Degree Name

Doctor of Philosophy


Department of Civil and Mining Engineering


This thesis is concerned with the slope stability considerations of the North Wall at the Mt N e w m a n open pit mine in Western Australia. This is the largest open pit iron ore mine in the world and the design of the North Wall presented an immense challenge. The results of detailed investigations and analyses into the geological and geotechnical factors which influence large-scale pit wall stability and subsequent design are presented in this thesis.

Based on conventional mapping and drilling the geology has been studied including a detailed consideration of structural geology. Moreover, engineering geological aspects were considered comprehensively. Particular attention was given to the implications of geology, with three-dimensional consideration of geological structure, in relation to the geometry of the North Wall. These detailed considerations are synthesised into a clear picture of how the geological structure and engineering geological characteristics will influence slope stability considerations which are most significant for decisions in respect of mine design. These include potential failure mechanisms as well as factor of safety for bench-scale and overall stability.

Innovative techniques have been used successfully to assist in providing a clear definition of the geological and geotechnical picture at Mt Newman. These include cross hole seismic tomographic imaging to define geological structure on a large scale, detailed three-dimensional computer graphics modelling in order to determine the shape and plunge of potentially unstable structures, and collection of all borehole geophysical data including gamma sonic and neutron logs with assay data in order to verify lithological interpretations.

This investigation has also been concerned with a critical appraisal of previous geotechnical work at Mt Newman and, in particular, the shear strength test results. On the basis of this appraisal a new comprehensive testing programme was developed in order to define the shear strength of the rock masses and especially of the sheared and disturbed Jeerinah Shales and Fault Shales.

The shear strength testing programme was developed on the basis of modern concepts concerning the behaviour of rock masses. Reliability of data was considered before finalising shear strength parameters for different types of rock mass.

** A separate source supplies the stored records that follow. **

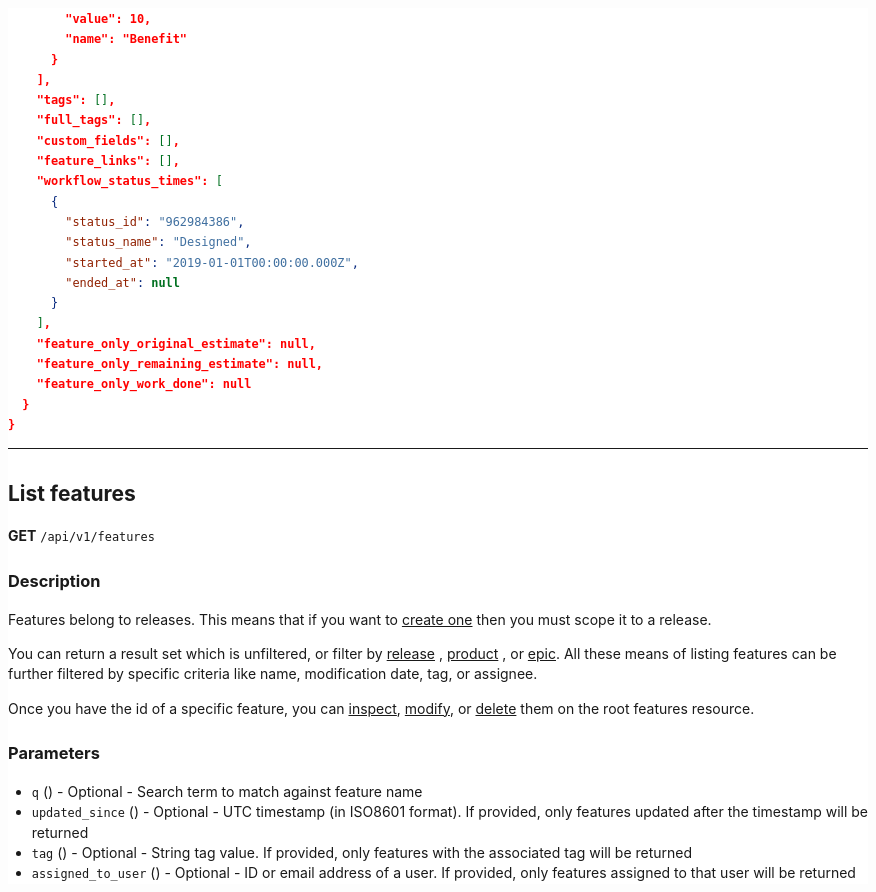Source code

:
 ```json
        "value": 10,
        "name": "Benefit"
      }
    ],
    "tags": [],
    "full_tags": [],
    "custom_fields": [],
    "feature_links": [],
    "workflow_status_times": [
      {
        "status_id": "962984386",
        "status_name": "Designed",
        "started_at": "2019-01-01T00:00:00.000Z",
        "ended_at": null
      }
    ],
    "feature_only_original_estimate": null,
    "feature_only_remaining_estimate": null,
    "feature_only_work_done": null
  }
}
```

---

## List features

**GET** `/api/v1/features`

### Description
Features belong to releases.
This means that if you want to
[create one](/api/resources/features/create_a_feature) then
you must scope it to a release.

You can return a result set which is unfiltered, or filter by
[release](/api/resources/features/list_features_in_a_release)
, [product](/api/resources/features/list_features_in_a_product)
, or [epic](/api/resources/features/list_features_in_an_epic).
All these means of listing features can be further filtered by specific criteria like name, modification date, tag, or assignee.

Once you have the id of a specific feature, you can
[inspect](/api/resources/features/get_a_specific_feature),
[modify](/api/resources/features/update_a_feature),
or
[delete](/api/resources/features/delete_a_feature)
them on the root features resource.


### Parameters
- `q` () - Optional - Search term to match against feature name
- `updated_since` () - Optional - UTC timestamp (in ISO8601 format). If provided, only features updated after the timestamp will be returned
- `tag` () - Optional - String tag value. If provided, only features with the associated tag will be returned
- `assigned_to_user` () - Optional - ID or email address of a user. If provided, only features assigned to that user will be returned
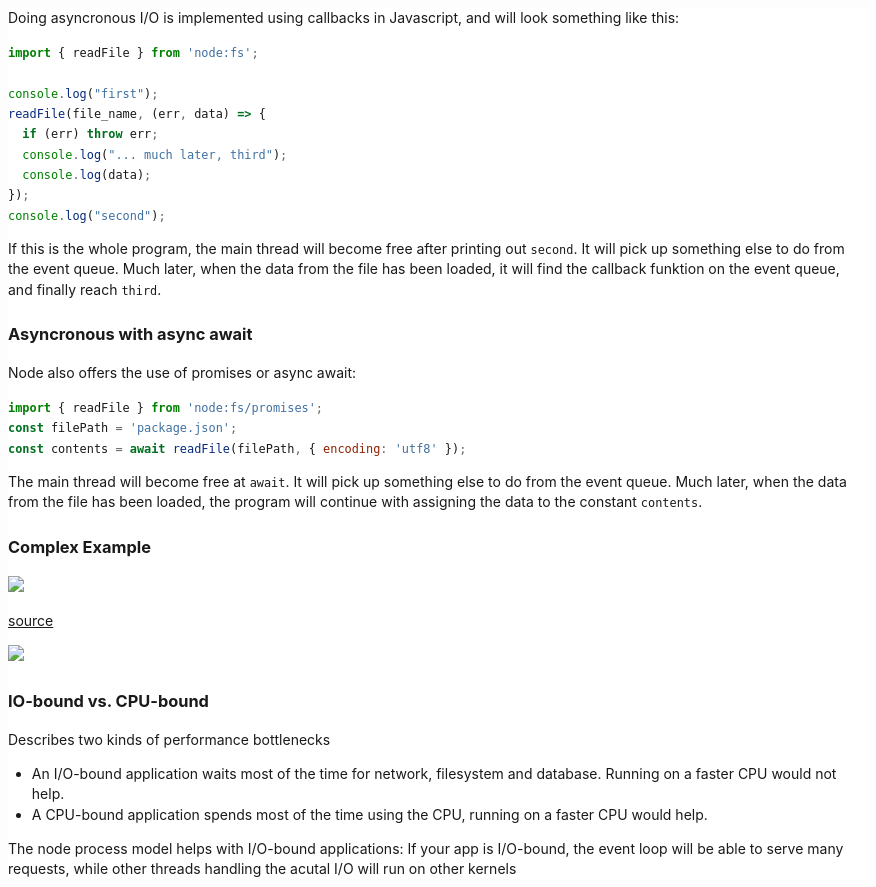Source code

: Doing asyncronous I/O is implemented using callbacks in Javascript, and will look
something like this:

```javascript
import { readFile } from 'node:fs';

console.log("first");
readFile(file_name, (err, data) => {
  if (err) throw err;
  console.log("... much later, third");
  console.log(data);
});
console.log("second");
```

If this is the whole program, the main thread will become free after
printing out `second`. It will pick up something else to do from
the event queue. Much later, when the data from the file has been
loaded, it will find the callback funktion on the event queue, and
finally reach `third`.

### Asyncronous with async await


Node also offers the use of promises or async await:

```javascript
import { readFile } from 'node:fs/promises';
const filePath = 'package.json';
const contents = await readFile(filePath, { encoding: 'utf8' });
```

The main thread will become free at `await`. It will pick up something else to do from
the event queue. Much later, when the data from the file has been
loaded, the program will continue with assigning the data to the constant `contents`.


### Complex Example

![](images/node-example-code@2x.png)

[source](https://gitlab.mediacube.at/-/snippets/66)

![](images/node-example-diagram.png)

### IO-bound vs. CPU-bound

Describes two kinds of performance bottlenecks

- An I/O-bound application waits most of the time for network, filesystem and database.
  Running on a faster CPU would not help.
- A CPU-bound application spends most of the time using the CPU, running on a faster CPU would help.

The node process model helps with I/O-bound applications: If your app is I/O-bound, the event loop will be able to serve many requests, while other threads handling the acutal I/O will run on other kernels
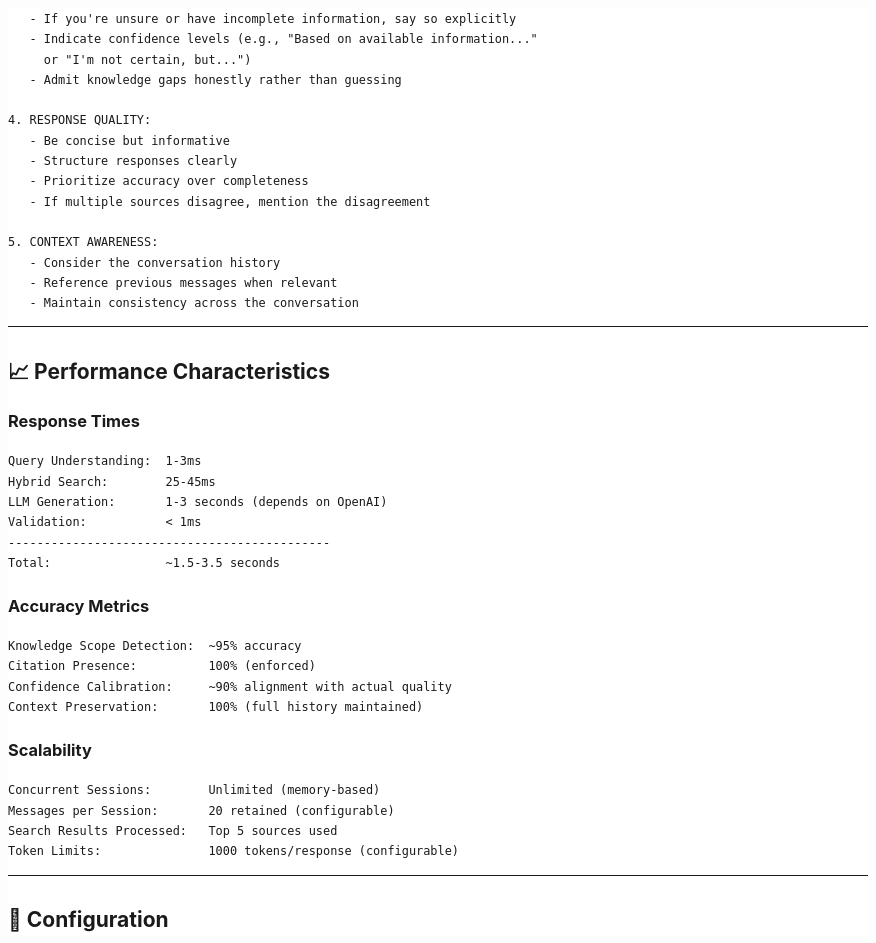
 ```
   - If you're unsure or have incomplete information, say so explicitly
   - Indicate confidence levels (e.g., "Based on available information..." 
     or "I'm not certain, but...")
   - Admit knowledge gaps honestly rather than guessing

4. RESPONSE QUALITY:
   - Be concise but informative
   - Structure responses clearly
   - Prioritize accuracy over completeness
   - If multiple sources disagree, mention the disagreement

5. CONTEXT AWARENESS:
   - Consider the conversation history
   - Reference previous messages when relevant
   - Maintain consistency across the conversation
```

---

## 📈 Performance Characteristics

### Response Times
```
Query Understanding:  1-3ms
Hybrid Search:        25-45ms
LLM Generation:       1-3 seconds (depends on OpenAI)
Validation:           < 1ms
---------------------------------------------
Total:                ~1.5-3.5 seconds
```

### Accuracy Metrics
```
Knowledge Scope Detection:  ~95% accuracy
Citation Presence:          100% (enforced)
Confidence Calibration:     ~90% alignment with actual quality
Context Preservation:       100% (full history maintained)
```

### Scalability
```
Concurrent Sessions:        Unlimited (memory-based)
Messages per Session:       20 retained (configurable)
Search Results Processed:   Top 5 sources used
Token Limits:               1000 tokens/response (configurable)
```

---

## 🔧 Configuration
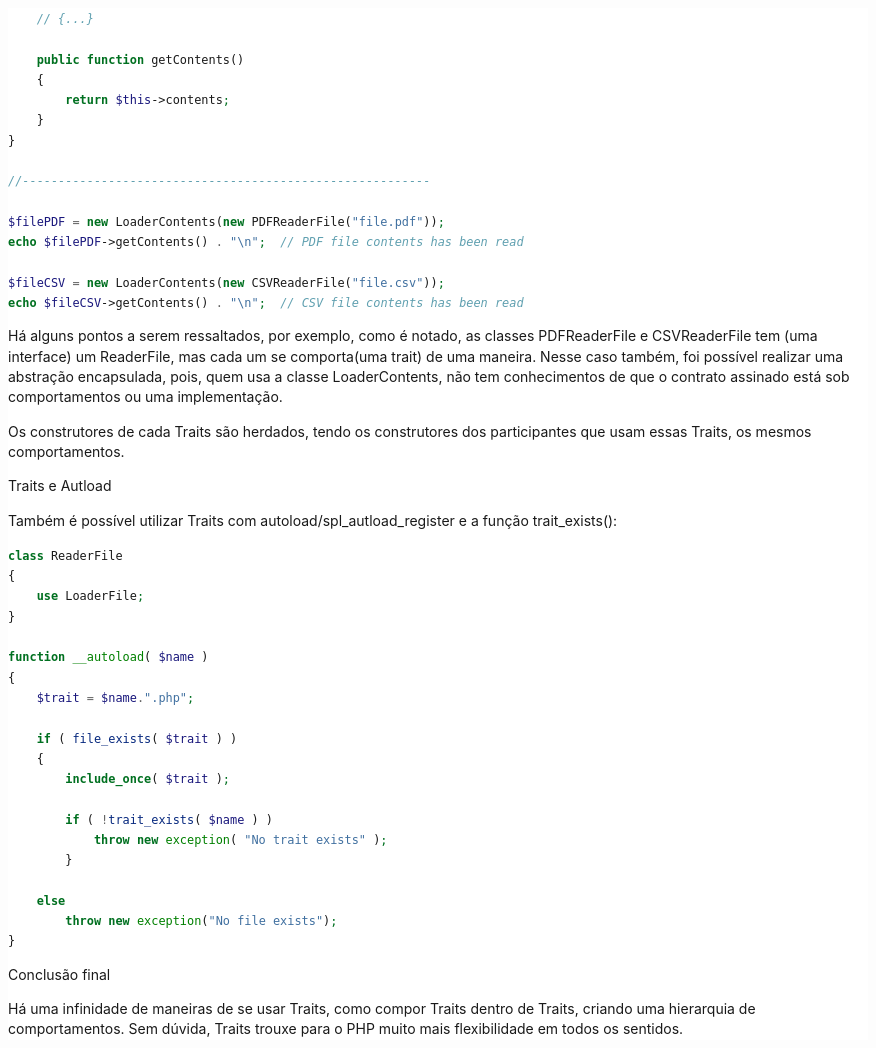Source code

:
 ```php
	// {...}

	public function getContents()
	{
		return $this->contents;
	}
}

//---------------------------------------------------------

$filePDF = new LoaderContents(new PDFReaderFile("file.pdf"));
echo $filePDF->getContents() . "\n";  // PDF file contents has been read

$fileCSV = new LoaderContents(new CSVReaderFile("file.csv"));
echo $fileCSV->getContents() . "\n";  // CSV file contents has been read
```

Há alguns pontos a serem ressaltados, por exemplo, como é notado, as classes PDFReaderFile e CSVReaderFile tem
(uma interface) um ReaderFile, mas cada um se comporta(uma trait) de uma maneira. Nesse caso também, foi
possível realizar uma abstração encapsulada, pois, quem usa a classe LoaderContents, não tem conhecimentos de que
o contrato assinado está sob comportamentos ou uma implementação.

Os construtores de cada Traits são herdados, tendo os construtores dos participantes que usam essas
Traits, os mesmos comportamentos.

Traits e Autload

Também é possível utilizar Traits com autoload/spl_autload_register e a função trait_exists():

```php
class ReaderFile
{
 	use LoaderFile;
}

function __autoload( $name )
{
	$trait = $name.".php";

	if ( file_exists( $trait ) )
	{
		include_once( $trait );

		if ( !trait_exists( $name ) )
			throw new exception( "No trait exists" );
        }

	else
		throw new exception("No file exists");
}
```
Conclusão final

Há uma infinidade de maneiras de se usar Traits, como compor Traits dentro de Traits, criando uma hierarquia
de comportamentos. Sem dúvida, Traits trouxe para o PHP muito mais flexibilidade em todos os sentidos.
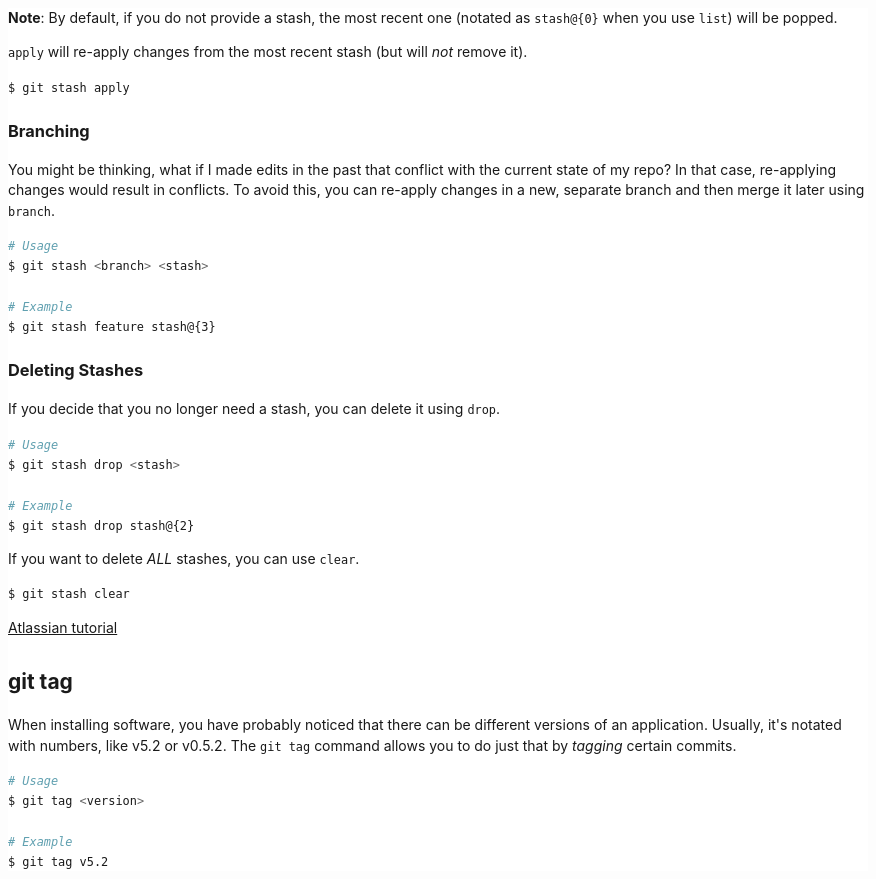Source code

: **Note**: By default, if you do not provide a stash, the most recent one
(notated as `stash@{0}` when you use `list`) will be popped.

`apply` will re-apply changes from the most recent stash (but will _not_ remove
it).

```bash
$ git stash apply
```

### Branching

You might be thinking, what if I made edits in the past that conflict with the
current state of my repo? In that case, re-applying changes would result in
conflicts. To avoid this, you can re-apply changes in a new, separate branch and
then merge it later using `branch`.

```bash
# Usage
$ git stash <branch> <stash>

# Example
$ git stash feature stash@{3}
```

### Deleting Stashes

If you decide that you no longer need a stash, you can delete it using `drop`.

```bash
# Usage
$ git stash drop <stash>

# Example
$ git stash drop stash@{2}
```

If you want to delete _ALL_ stashes, you can use `clear`.

```bash
$ git stash clear
```

[Atlassian tutorial](https://www.atlassian.com/git/tutorials/saving-changes/git-stash)

## git tag

When installing software, you have probably noticed that there can be different
versions of an application. Usually, it's notated with numbers, like v5.2 or
v0.5.2. The `git tag` command allows you to do just that by _tagging_ certain
commits.

```bash
# Usage
$ git tag <version>

# Example
$ git tag v5.2
```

Failures which have occurred at Mt Newman were studied and appropriate slope stability analyses conducted. From these studies back analysed values of shear strength parameters were obtained and compared to corresponding values from laboratory measurements.

Stability analyses for the North Wall were made using several limit equilibrium models considering slip surfaces of circular and non-circular shape. Before considering the potential for major overall failures in this way, potential failure mechanisms were considered on the basis of structural geology and engineering geological parameters. More importantly, sections were chosen for analysis in the following different ways: (a) conventional north-south sections, (b) sections normal to the pit wall, and (c) sections in the maximum plunge direction. Consideration was given to shear strength anisotropy wherever appropriate.

Stability analyses were also made considering potential bench-scale instability using planar failure and wedge failure models.

Having assessed the relative importance of various factors and the interaction of geological and geotechnical engineering parameters, consideration was given to the economies of several design options for the North Wall. An assessment of the alternatives indicated that two options were significantly better than others from the point of view of stability and economics. These two options have therefore been combined together to formulate the extraction sequence for the North Wall in the short term. In the longer term, the decision process involved in making the final choice of pit wall design will be based primarily, although not exclusively, on the results of an actual field trial involving the North Wall excavation. (Note that no failures in the Jeerinah Formation have, as yet, occurred.)

A cautious approach to the mine design and extraction sequence has been recommended based on an appreciation of the fact that high shear strengths for the Jeerinah Formation measured in laboratory tests have yet to be proven in the field. The strategy associated with this cautious approach is the incorporation of a toe buttress of variable height. Decisions to finally remove the toe buttress would be taken in due course based on further observations of the performance of the North Wall excavation coupled with engineering judgement.

The whole process of analysis and synthesis described in this thesis, which is primarily relevant to the Mt Newman mining operations, has significant implications for future open pit mining elsewhere in Australia and the world.



Unless otherwise indicated, the views expressed in this thesis are those of the author and do not necessarily represent the views of the University of Wollongong.